Instructions for the task:
Reproduce the lines below exactly. Skip images.

Data section:
..........
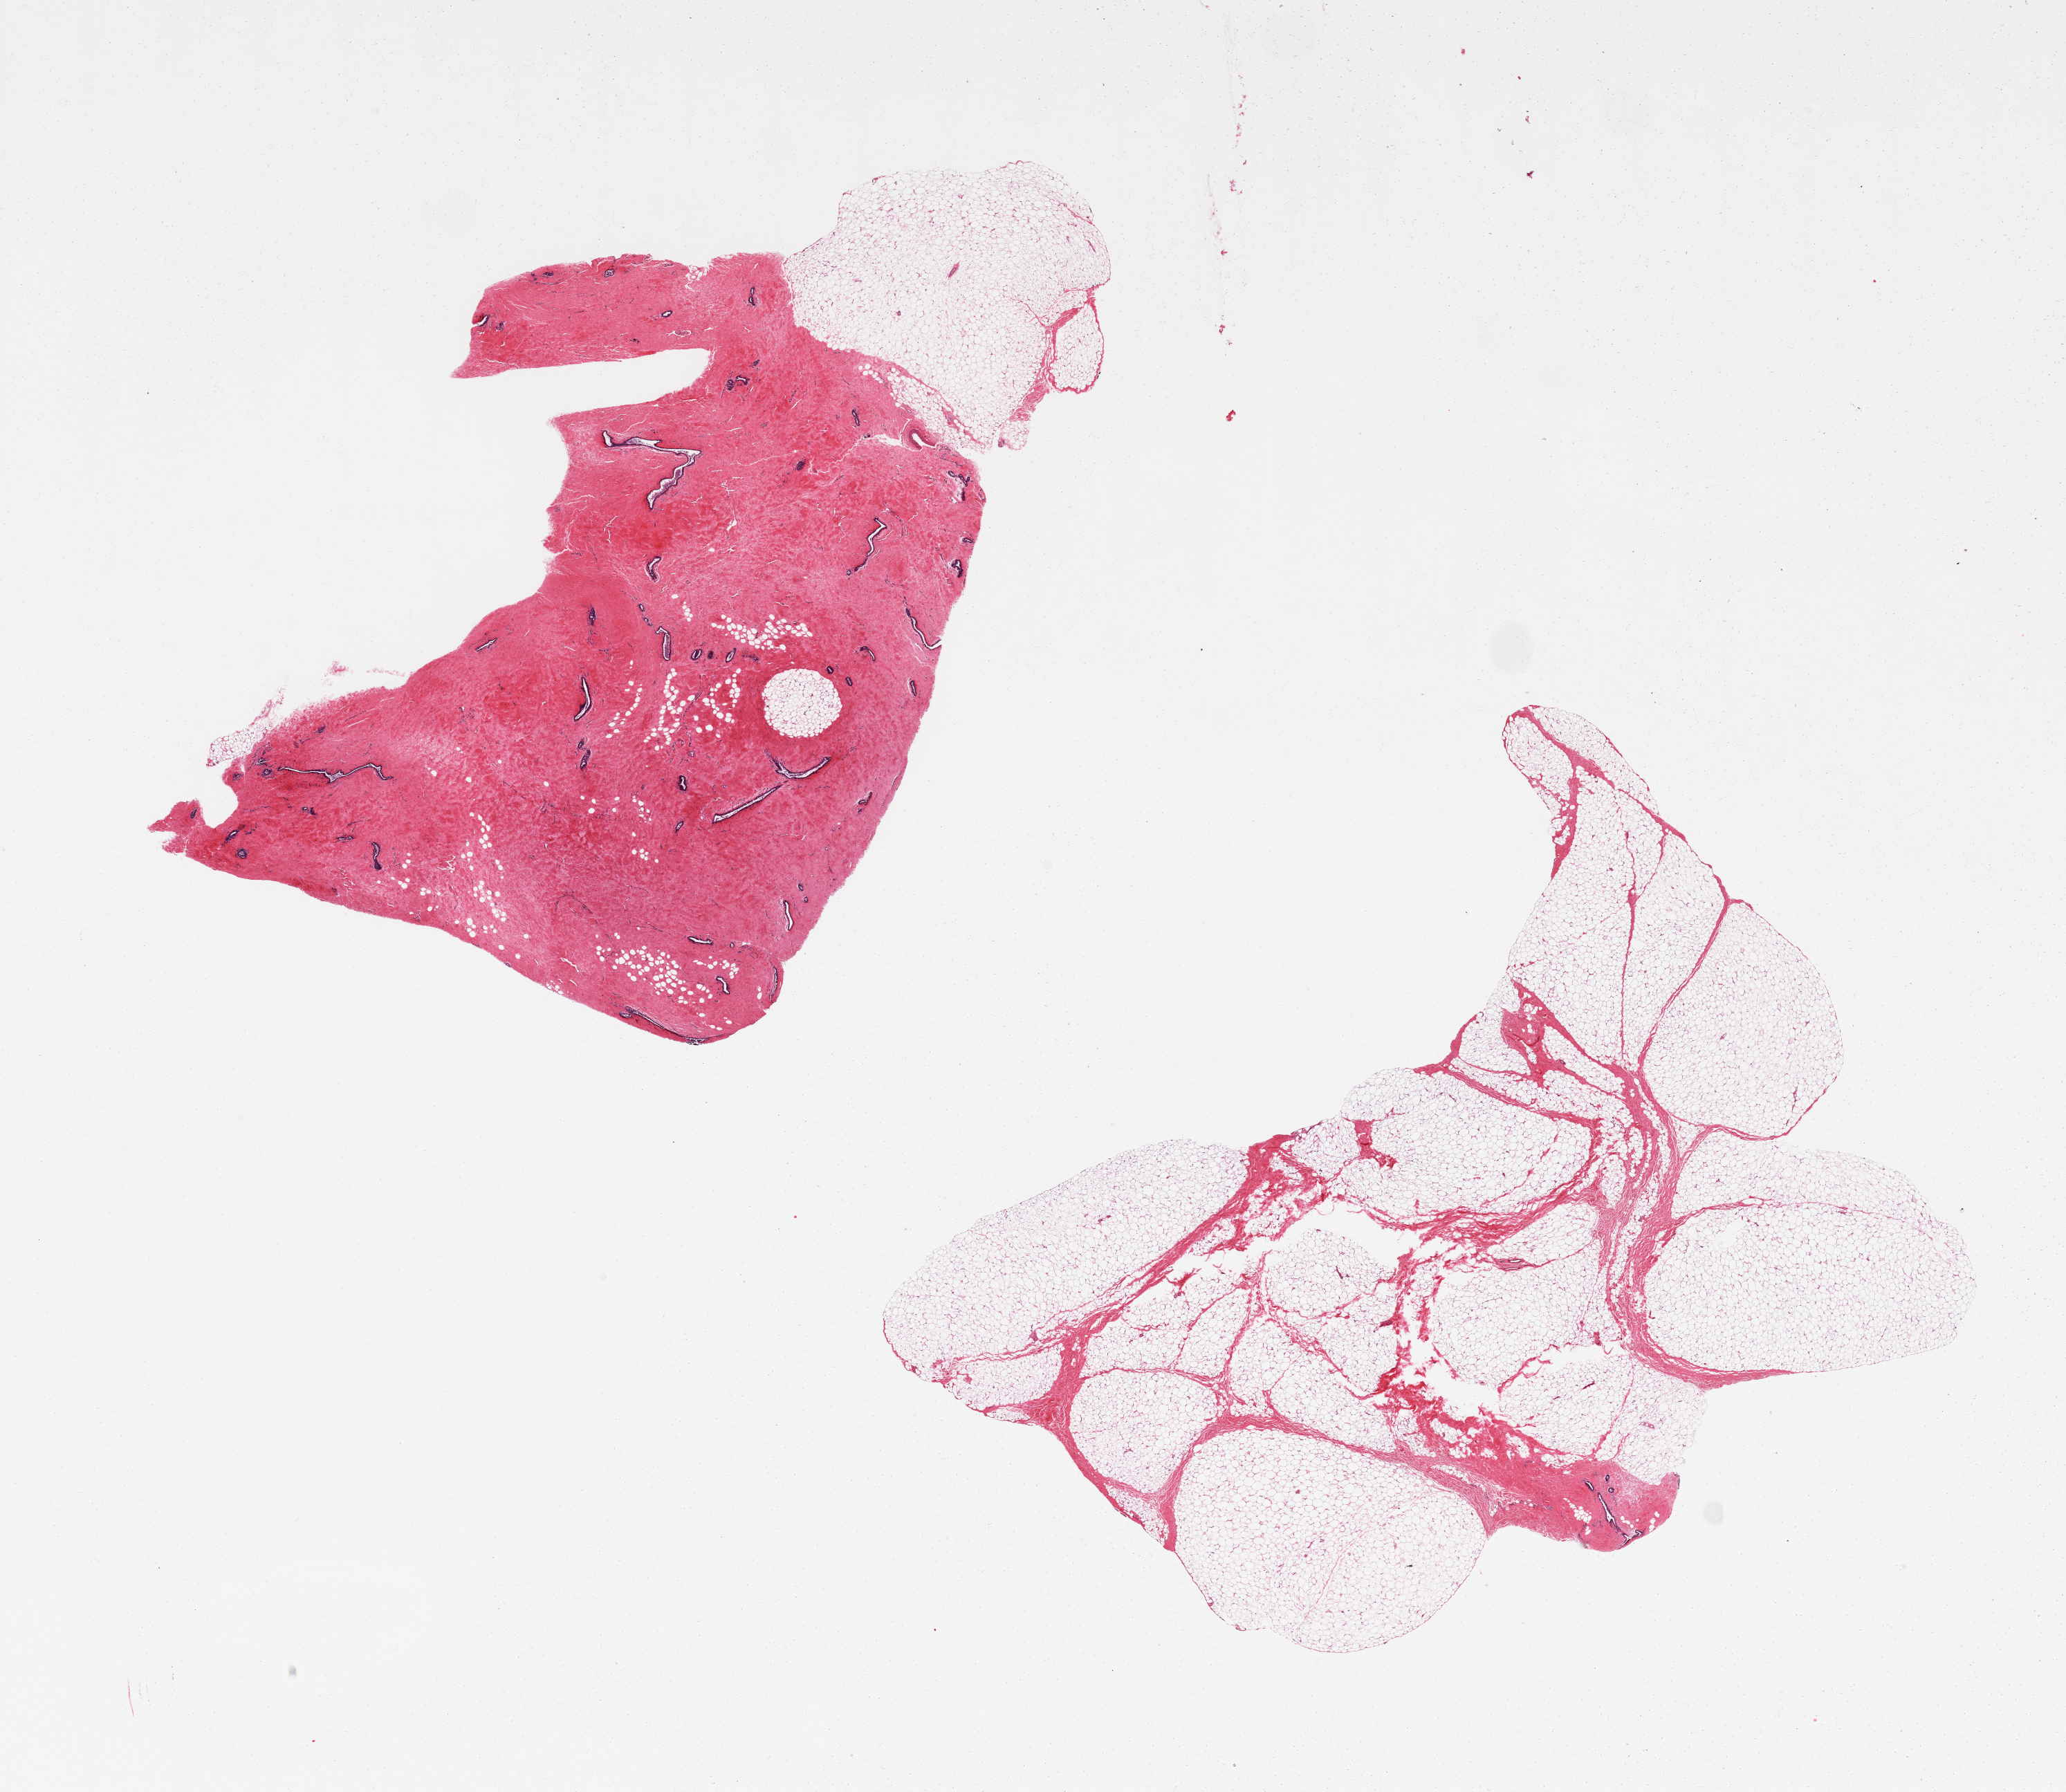
Whole-slide image, hematoxylin and eosin (H&E) stain, a low-resolution overview of the entire scanned area, about 23.6 x 20.5 mm. PAXgene-fixed, paraffin-embedded tissue. Target tissue: breast. Tissue donor sample. Donor: male.
Pathologist's review note for this sample: 2 pieces, 1 with gynecomastoid changes:fibrosis and ducts; other largely fat with focus of ducts.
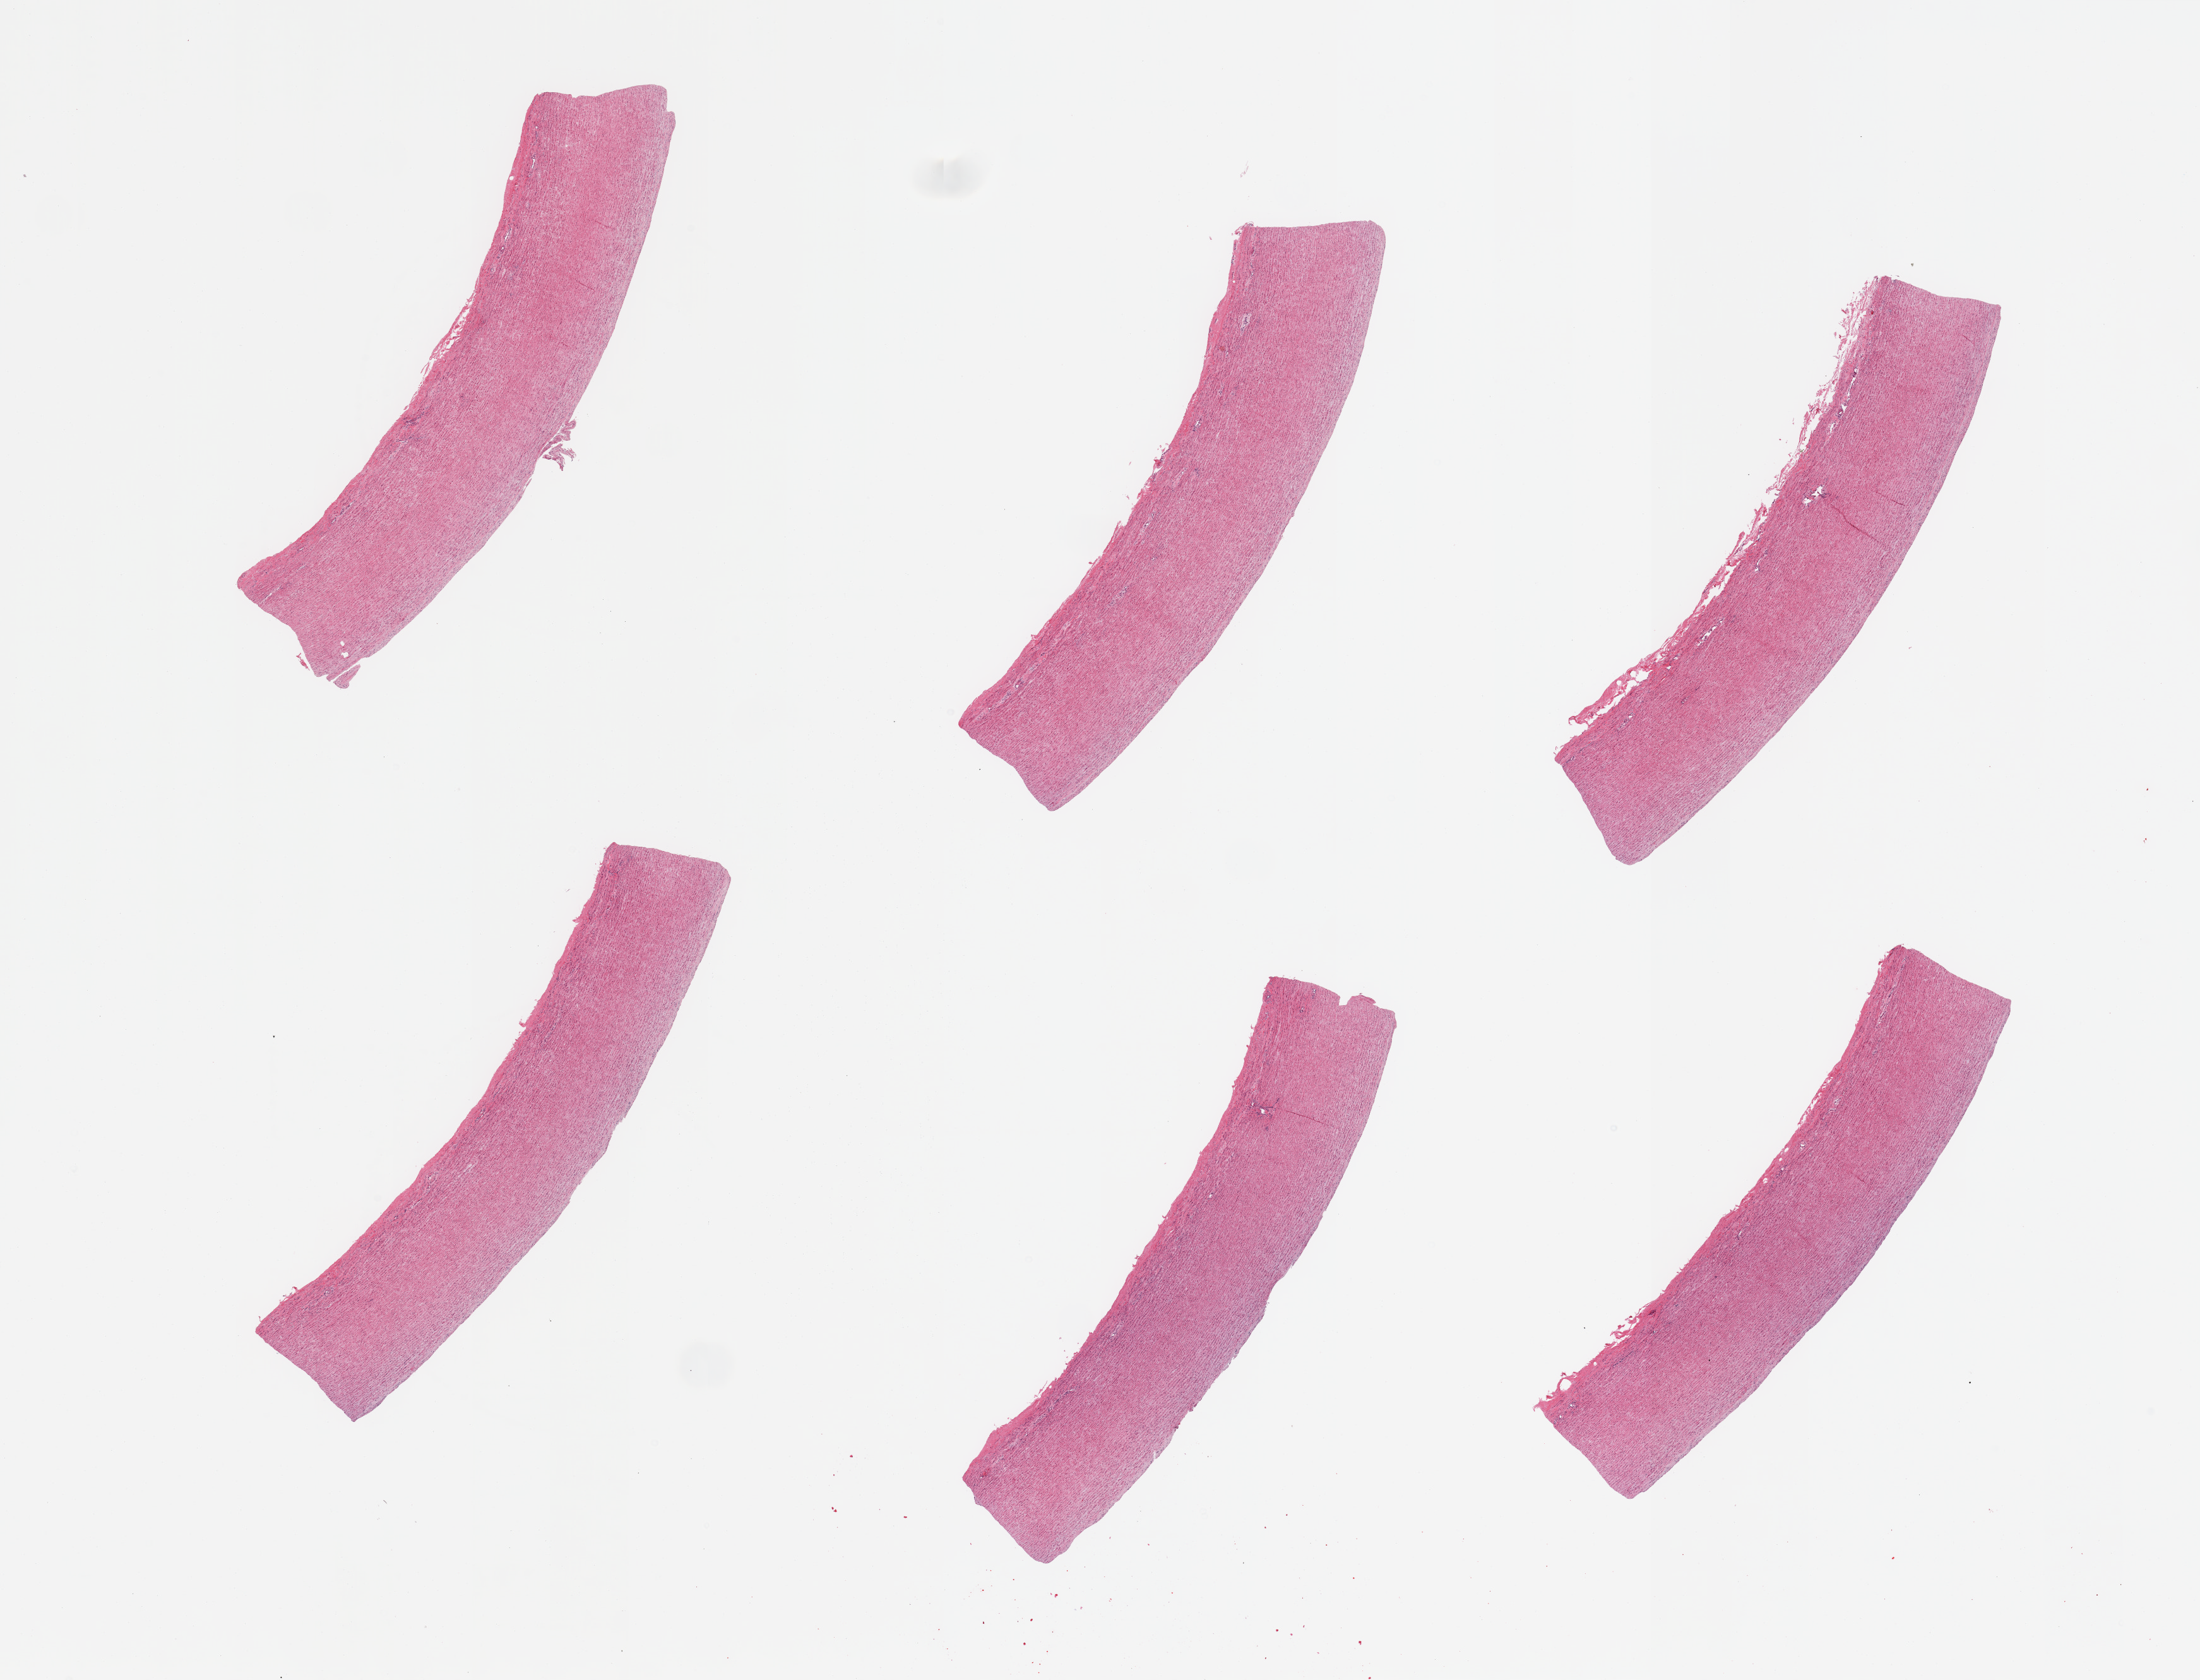
Digitized H&E-stained section — a low-resolution overview of the entire scanned area, about 27.6 x 21.0 mm. PAXgene-fixed, paraffin-embedded tissue. Section of aorta (target tissue). Tissue donor sample. Donor: male.
• reviewer comment on this tissue sample: 6 pieces; no plaques; well trimmed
..........
Exercise solution:
Whole-slide image, hematoxylin and eosin (H&E) stain, a low-resolution overview of the entire scanned area, about 23.6 x 20.5 mm. PAXgene-fixed, paraffin-embedded tissue. Target tissue: breast. Tissue donor sample. Donor: male.
Pathologist's review note for this sample: 2 pieces, 1 with gynecomastoid changes:fibrosis and ducts; other largely fat with focus of ducts.
Digitized H&E-stained section — a low-resolution overview of the entire scanned area, about 27.6 x 21.0 mm. PAXgene-fixed, paraffin-embedded tissue. Section of aorta (target tissue). Tissue donor sample. Donor: male.
• reviewer comment on this tissue sample: 6 pieces; no plaques; well trimmed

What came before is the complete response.